The Synchronous Dataflow (SDF) model of computation [1] is an efficient and popular way to represent signal processing systems. In an SDF model, the amount of data produced and consumed by a data flow actor is specified a priori for each input and output. SDF specifications allow static generation of highly optimized schedules, which may be optimized according to one or more criteria, such as minimum buffer size, maximum throughput, maximum processor utilization, or minimum program memory. In this report, we analyze the effect of cache architecture on the execution time of an SDF schedule and develop a new heuristic approach to generating SDF schedules with reduced execution time for a particular cache architecture.

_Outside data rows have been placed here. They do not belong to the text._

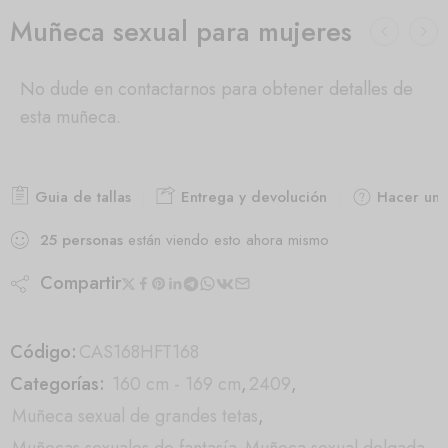
Muñeca sexual para mujeres
No dude en contactarnos para obtener detalles de
esta muñeca.
Guia de tallas
Entrega y devolución
Hacer una
25
personas
están viendo esto ahora mismo
Compartir
Código:
CAS168HFT168
Categorías:
160 cm - 169 cm
,
2409
,
Muñeca sexual de grandes tetas
,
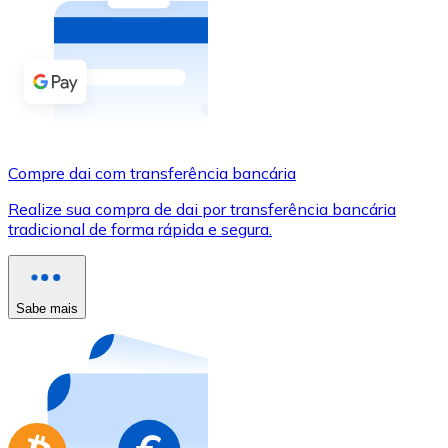
Compre criptomoedas com dinheiro e outros métodos d
Comprar com dinheiro
Transferência SEPA
Adicione fundos à sua conta Bitnovo ou faça compras d
Compre dai com transferência bancária
Comprar com transferência bancária
Realize sua compra de dai por transferência bancária
Cartão de crédito / débito
tradicional de forma rápida e segura.
Use cartões Visa e Mastercard para comprar criptomoed
Comprar com cartão
Sabe mais
Loja - Cartões-presente
Novo
Compre cartões-presente das suas marcas favoritas c
Ir para a loja de cartões-presente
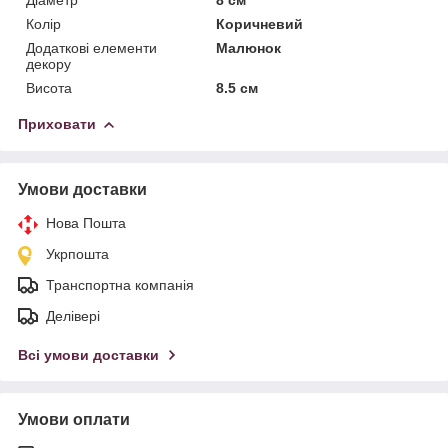
Колір
Коричневий
Додаткові елементи
Малюнок
декору
Висота
8.5 см
Приховати
Умови доставки
Нова Пошта
Укрпошта
Транспортна компанія
Делівері
Всі умови доставки
Умови оплати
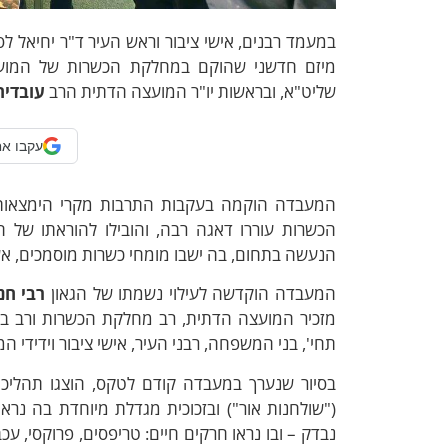
במעמד רבנים, אישי ציבור וראש העיר ד"ר יחיאל ל
מיזם חדשני שהוקם במחלקת הכשרות של המועצה
שליט"א, ובראשות יו"ר המועצה הדתית הרב
עובדיה
עקבו אח
המעבדה הוקמה בעקבות התרבות מקרי הימצאות ח
הכשרות עוררו דאגה רבה, והובילו להוראתו של
הנעשה בתחום, בה ישבו מומחי כשרות מוסמכים, אשר
המעבדה הוקדשה לעילוי נשמתו של הגאון
רבי חנ
מזכיר המועצה הדתית, רב מחלקת הכשרות ורב בית
תחי', בני המשפחה, רבני העיר, אישי ציבור וידידי 
בסיור שנערך במעבדה קודם לטקס, הוצגו תהליכ
("שולחנות אור") ובזכוכית מגדלת מיוחדת בה נרא
נבדק – ובו נראו חרקים חיים: טריפסים, פרוקסי, עכ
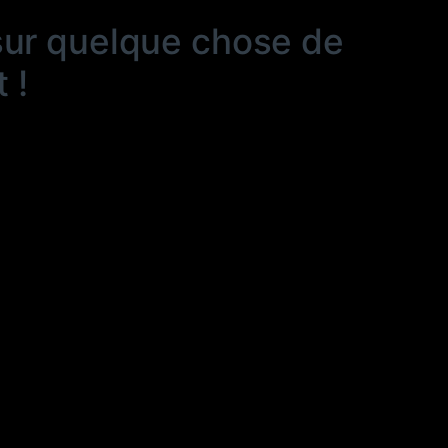
sur quelque chose de
 !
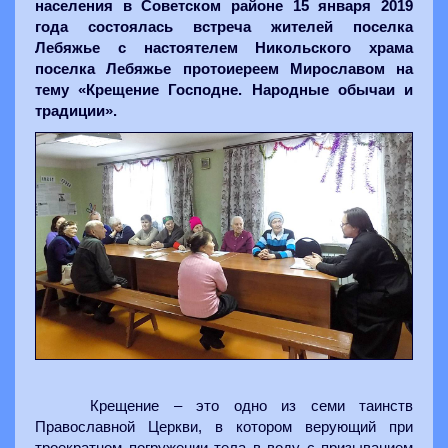
населения в Советском районе 15 января 2019
года состоялась встреча жителей поселка
Лебяжье с настоятелем Никольского храма
поселка Лебяжье протоиереем Мирославом на
тему «Крещение Господне. Народные обычаи и
традиции».
Крещение – это одно из семи таинств
Православной Церкви, в котором верующий при
троекратном погружении тела в воду с призыванием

In this report, we consider the implementation of well-ordered SDF graphs on a single embedded Digital Signal Processor (DSP). We assume a simple Harvard memory architecture DSP with single-level caches and separate instruction and data-memory. In order to predict execution times, we propose a cache management policy for the data cache and argue that this policy outperforms traditional cache policies when executing SDF models. We also replace the instruction cache by a scratchpad memory with software-controlled replacement policy. Using our data cache and instruction scratchpad policies, we show that different schedules can have vastly different execution times for a given set of data cache and instruction scratchpad sizes. In addition, we show that existing scheduling techniques often create schedules that perform poorly with respect to cache usage. In order to improve cache performance, an optimal cache-aware scheduler would minimize the total cache miss penalty by simultaneously considering both data and instruction miss penalties. Unfortunately, reducing data cache misses often increases instruction scratchpad misses and vice versa. In this report, we show that the number of schedules that must be considered increases exponentially according to the vectorization factor of the schedule. To address this complexity, we develop an SDF scheduling algorithm based on a greedy, cache-aware heuristic. We compare the resulting schedules with schedules generated by existing SDF scheduling schemes. The schedule generated by our algorithm poses an interesting problem of code generation. We also propose a solution to address this problem.

This work is highly applicable in the design of SDF systems that are implemented as Systems on Chip (SoC) with DSP cores.